Gli Occhi Della Sconoscuita ( The Eyes of the Stranger) begins very mysteriously in a 4/4 E minor with two voices of harmonics, one  a constant on the beat  12th fret G, and the other an off- beat mixture of E’s F#s, and Bs. This creates a strange unnerving sound which is then joined by a low open E until the three voices of the main theme appear at bar 10. One or two of these opening bars then are a little confusing as regards the fingerings because they seem to be impossible. Take for example the last two beats of bar 16.You have a low minim E on string 6, and above that an F#  minim marked as string 4, finger 4 .Fair enough, but then you are to put in the middle of those two notes quavers of a B, string 5, finger 1  and THEN an E string 4 with your second finger, but by that point you have already used up the bottom 3 strings, so where are you supped to put this E with your second finger? It must be string 4, but that is where the melody F# is already sounding, and meant to go on til the end of the bar? Adding to that confusion are the three pairs of initials that are not explained. There is an ‘s.t.’ under a B on bar 13, then an ‘s.o.’ under a note on bar 15, and finally an ‘s.p.’ under a note on bar 16.Nothng is explained further and I have no idea to what they refer. Moreover they re3cur throughout this piece As for the piece itself it is moody, and has a definite atmosphere that was nicely captured.

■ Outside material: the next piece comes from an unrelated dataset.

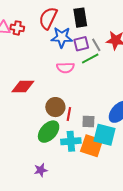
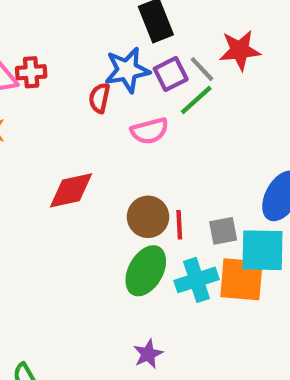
red semicircle: (48, 18) -> (99, 98), moved, size x0.6

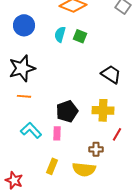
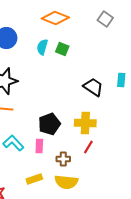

Red Tango Shoes has a dropped 6th D and begins with a Lento introduction before becoming a full – blown Tango marked Vivace at bar 5.This has again a number of very clever, and interestingly unusual harmony notes in place that do again create quite an atmosphere. There are also a number of very quick sets of hammer – ons, and glissandi that give the Tango a properly Spanish feel.

The final Tra E Lum E U Scur (Between the light and the Dark) begins with an agitated four note pattern, of a triplet of semi – quavers ending with a quaver that takes over the first 18 bars, until a momentary pause heralds in a tremolo pattern that continues for the rest of the work until closing on a C Major chord, even though the piece is in E Major for the greater majority of the piece.

I found this trio of pieces intriguingly written, and apart from those oddities I mentioned earlier, well worth trying out. So if the moodiness of these three pieces sounds like something that you might like, then give them a try, as long as you can work through those odd bars!